CAMDEN — Start Road farmer Ron Van Heeswijk was worried Monday evening. His heifer, heavy with baby in belly, had slipped off the pasture towards the woods. He put out the alert to Knox Regional Communications Center (911), where dispatchers, in turn, let Camden police and firefighters know that the pregnant cow had gone missing.
It was a long night and following day for Van Heeswijk, as he searched the woods in back of his farm, which extends toward Route 52, and in the distance, Beaucaire Ave. and Megunticook Lake.
By Tuesday afternoon, Aug. 1, the heifer remained missing, and then Van Heeswijk himself got turned around in the woods. He called for help, and Camden police and firefighters stood ready to search for him.
But, affairs took a turn for the better, and Van Heeswijk reported that he had found the cow and her healthy calf.
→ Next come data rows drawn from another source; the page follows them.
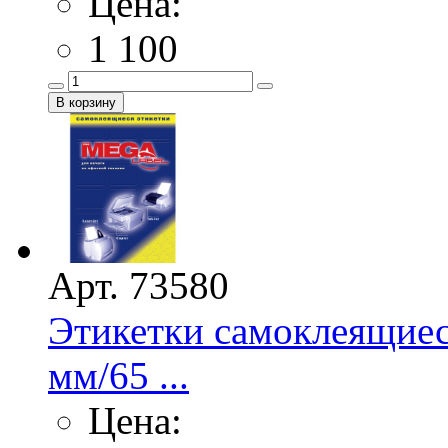
Цена:
1 100
Арт. 73580
Этикетки самоклеящие
мм/65 ...
Цена: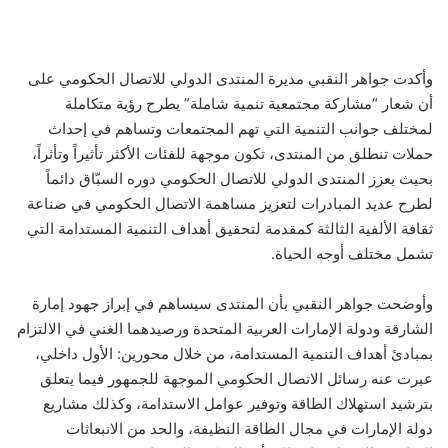
وأكدت جواهر النقبي مديرة المنتدى الدولي للاتصال الحكومي على
أن شعار “مشاركة مجتمعية تنمية شاملة” يطرح رؤية متكاملة
لمختلف جوانب التنمية التي تهم المجتمعات وتساهم في إحداث
حملات تنطلق من المنتدى، تكون موجهة للفئات الأكثر تأثيراً وتأثراً،
بحيث يعزز المنتدى الدولي للاتصال الحكومي دوره السبّاق دائماً
لطرح عديد المبادرات لتعزيز مساهمة الاتصال الحكومي في صناعة
ثقافة الألفية الثالثة كمقدمة لتحقيق أهداف التنمية المستدامة التي
تشمل مختلف أوجه الحياة.
وأوضحت جواهر النقبي بأن المنتدى سيساهم في إبراز جهود إمارة
الشارقة ودولة الإمارات العربية المتحدة ورصيدهما الغني في الالتزام
بمبادئ أهداف التنمية المستدامة، من خلال محورين: الأول داخلي،
عبرت عنه رسائل الاتصال الحكومي الموجهة للجمهور فيما يتعلق
بترشيد استهلاك الطاقة وتوفير عوامل الاستدامة، وكذلك مشاريع
دولة الإمارات في مجال الطاقة النظيفة، والحد من الانبعاثات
She had settled into a spot in a stand of trees, just above the homes that line Beaucaire Ave, and apparently had stomped her way capably through the birthing process the previous night, alone.
Her baby, a handsome all-black calf, was born healthy, alert and strong.
Folks living near the lake reported hearing her moo through the night, but just far enough in the distance not to sound alarming.
“We didn’t know what it was,” said one visitor to the area.
Camden Police Sgt. Dan Brown and Camden Police Chief Randy Gagne drove to Beaucaire Ave. around 4 p.m. Tuesday afternoon and sounded the cruiser’s siren to help direct Van Heeswijk down a steep slope and to the road.
Gagne and Brown eventually made voice contact with Van Heeswijk, and hiked up into the woods to help him. Because the hill was so steep, and the calf so new to the world, Gagne lifted the calf into his arms and carried him down to the road, just behind Linda Ely’s house.
The mother, however, refused to leave her shady birthing center, despite persistent urging by Van Heeswijk.
Meanwhile, the calf stood quietly in the cruiser, with Brown calming him with a gentle hand. A bucket of grain was retrieved from the farm to entice the mother to the road, which worked, and within 20 minutes, the mother cow was moving purposely down through the woods.
A neighbor brought her a bucket of water, and the cow remained fairly content, as long as grain and grass were plentiful.
Van Heeswijk and Brown took the baby calf home, settled him into the barn near his father, The Bull, got the tractor and went back to lead the mother back around to Start Road.
Everyone was happy and relieved, and the calf did not relieve himself in the cruiser. He is a dignified fellow.